Het geconsolideerde nettoresultaat bevat daarbij het resultaat van de ondernemingen waarop vermogensmutatie werd toegepast, ten bedrage van 9,5 miljoen EUR tegen 4,4 miljoen EUR in 2000. Deze verhoging is het gevolg van de ruimere bijdrage van Bor Glassworks (RU), en wel voor 9,2 miljoen EUR tegen 5,6 miljoen EUR in 2000. Die aangedikte bijdrage is toe te schrijven aan de investeringen in float en aan de ontwikkeling van de plaatselijke bouwmarkt.

De industriële investeringen klommen naar 222,5 miljoen EUR, van 144 miljoen EUR in 2000.

Qua tewerkstelling, had de Groep (buiten Bor Glassworks), einde 2001, 12 709 mensen in dienst, tegen 12.547 in 2000.

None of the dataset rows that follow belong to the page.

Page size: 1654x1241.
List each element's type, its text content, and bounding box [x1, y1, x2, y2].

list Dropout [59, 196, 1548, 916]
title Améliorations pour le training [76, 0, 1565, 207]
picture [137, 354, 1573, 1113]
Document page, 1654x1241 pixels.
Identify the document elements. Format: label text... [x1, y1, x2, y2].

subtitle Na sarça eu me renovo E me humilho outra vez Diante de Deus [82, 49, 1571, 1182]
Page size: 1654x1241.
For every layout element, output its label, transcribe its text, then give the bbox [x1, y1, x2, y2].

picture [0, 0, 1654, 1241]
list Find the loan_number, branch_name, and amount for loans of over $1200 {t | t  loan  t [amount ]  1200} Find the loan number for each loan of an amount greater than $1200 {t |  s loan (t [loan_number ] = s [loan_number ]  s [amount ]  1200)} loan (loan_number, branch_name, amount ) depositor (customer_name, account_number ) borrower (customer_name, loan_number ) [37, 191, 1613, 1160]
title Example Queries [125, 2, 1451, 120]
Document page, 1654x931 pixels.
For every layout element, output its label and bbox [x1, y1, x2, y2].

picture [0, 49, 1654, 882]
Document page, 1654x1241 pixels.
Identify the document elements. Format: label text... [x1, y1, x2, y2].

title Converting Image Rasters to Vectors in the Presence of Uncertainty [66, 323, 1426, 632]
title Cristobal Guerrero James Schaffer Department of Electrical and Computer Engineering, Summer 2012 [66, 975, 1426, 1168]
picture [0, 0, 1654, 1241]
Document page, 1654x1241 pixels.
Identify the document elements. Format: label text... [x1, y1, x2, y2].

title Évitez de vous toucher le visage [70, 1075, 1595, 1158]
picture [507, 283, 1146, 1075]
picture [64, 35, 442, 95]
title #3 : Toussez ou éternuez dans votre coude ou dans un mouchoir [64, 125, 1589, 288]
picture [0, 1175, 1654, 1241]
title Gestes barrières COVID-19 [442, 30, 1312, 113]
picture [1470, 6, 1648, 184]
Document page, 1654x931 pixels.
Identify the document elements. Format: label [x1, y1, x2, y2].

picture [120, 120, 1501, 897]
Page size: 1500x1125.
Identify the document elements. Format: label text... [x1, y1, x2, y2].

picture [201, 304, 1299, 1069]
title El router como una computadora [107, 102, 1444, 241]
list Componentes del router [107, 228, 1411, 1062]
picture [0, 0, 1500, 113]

Buiten de cijfers werd het voorbije boekjaar ook gekenmerkt door een aantal procesverbeteringen, dankzij R&D (autoglas en brandwerend glas). Tegelijk werd het industrieel apparaat versterkt, zowel in basisglas (start en herstelling van een float in respectievelijk Moustier en Mol in België) als in veredeld glas (nieuwe productie-apparaten in Tsjechië). Deze feiten zullen beslist onze Europese marktposities onderbouwen. En tot slot maakten heel wat grootscheepse projecten doorslaggevende vorderingen, om in 2002 afgerond te worden. Ik denk hier aan de on line publicatie, in een geïntegreeerde en volledige module, van gegevens voor de bouw en aan de hervorming van het inkoopbeleid van de Groep.

Naar een wereldglasgroep

Op het einde van het boekjaar kondigde onze hoofdaandeelhouder Asahi Glass de reorganisatie van zijn activiteiten aan om aldus uit te groeien tot een wereldglasgroep. Tegelijk werd een openbaar overnamebod geopend op de Glaverbel aandelen die Asahi Glass nog niet bezat. Met dit bod kreeg Asahi Glass 92,11% van ons kapitaal in handen en niet de gewenste 100% maar dit stelt de plannen voor de wereldwijde reorganisatie geenszins in vraag. Die reorganisatie is een must onder druk van een economische wereld waarin de actoren, vooral de klanten uit de autosector, alsmaar meer op wereldschaal werken. Ze berust op de integratie van alle glasactiviteiten van Asahi Glass in twee wereldentiteiten: de Flat Glass Company en de Automotive Glass Company. De Flat Glass Company, die ik zelf vanuit Brussel leid, groepeert alle activiteiten in de productie/veredeling van glas voor de bouw en de industrie in Amerika, Azië en Europa. De Flat Glass Company centraliseert ook alle wereldwijde R&D-functies (2 centra in Japan, 1 in Noord-Amerika en
1 in Europa), evenals Information Technology, Strategic Business Development en Financial Reporting. De Automotive Glass Company zal in Tokio gevestigd zijn en alle activiteiten in autobeglazing in Amerika, Azië en Europa verenigen. Een uitvoerend comité, met Shinya Ishizu als voorzitter (voorzitter van Asahi Glass) en mezelf als vice-voorzitter, krijgt de opdracht om deze globalisering te leiden en toe te zien op de ontwikkeling van de nieuwe glasgroep. Voor een Japanse groep is dit een uniek voorbeeld van globalisering met de decentralisatie van de beslissingsmacht buiten Japan en de openstelling naar een buitenlands management toe.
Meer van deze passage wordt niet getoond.